Seattle Seahawks head coach Pete Carroll and defensive passing game coordinator Rocky Seto teamed up this offseason to produce an educational video on an issue crucial to football on all levels: safe tackling.
With concussions shifting from the dark shadows of NFL history to the spotlight, youth football has focused on “heads up” tackling. Coaches are offered Heads Up certification through USA Football. The NFL is reassuring parents that football is a safe sport for their children if it is played in the right way.
Since their USC days, Carroll and Seto have wanted to “take the head out of tackling”. Learning lessons from rugby players, who can’t lead with the helmet because they don’t even have one, they taught “shoulder leverage tackling”. Footwork, pad level and eye discipline are central to taking down the ball carrier safely with the arms and shoulders.
Carroll and Seto produced the video “Seahawks Tackling”. They break the presentation into six segments: Hawk Tackle, Hawk Roll Tackle, Profile Tackle, Strike Zone, Tracking and Compression Tackle. “We are passionate about teaching about this style of tackling because we desire to keep the standards of the game high and make the game as safe as possible,” Carroll explains in the video.
The strike zone concept is central to eliminating helmet-to-helmet of helmet-to-knee contact. Just like a pitcher in baseball, tacklers must aim above the knees and below the shoulders, reducing both injuries and penalties. The video uses Seahawks practice footage to display the drills they use to avoid hitting too high or low.
Carroll and Seto presented it to commissioner Roger Goodell, 14,000 high school football teams and 8,000 youth programs. “Coach Carroll sent me the video and I thought it was terrific,” Goodell said. “I hope players, coaches and parents at all levels of the game take the time to watch it.”
The video includes Seahawks game footage, rugby techniques and film from actual Seattle practices. The term “eyes to thighs” is used many times, and Carroll often mentions “tracking the near hip”. The key is using the head not as a weapon but to guide the shoulder is key.

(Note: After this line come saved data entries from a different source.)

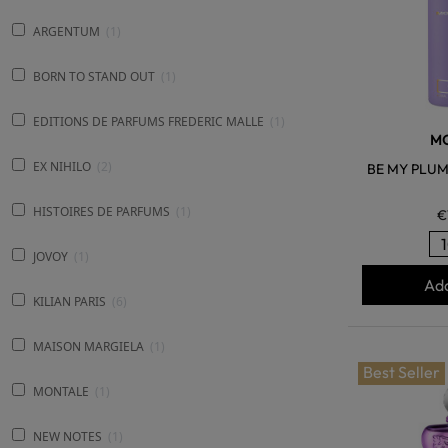
ARGENTUM
1
BORN TO STAND OUT
1
EDITIONS DE PARFUMS FREDERIC MALLE
1
M
EX NIHILO
2
BE MY PLUM
HISTOIRES DE PARFUMS
1
€
JOVOY
1
Add
KILIAN PARIS
6
MAISON MARGIELA
1
Best Seller
MONTALE
1
NEW NOTES
1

“It gave the answer,” said John Madden, co-chair of the NFL Player Safety Advisory Panel. “We take the head out and you put the shoulder and the arms and the techniques and the drills in.”
I have feared that increased emphasis on player safety could lead to the death of true, tough football. Carroll illustrates it’s not a matter of stopping what you do, but changing how you do it. With smart youth coaches utilizing Heads Up techniques, I think our favorite sport has a bright, safe future.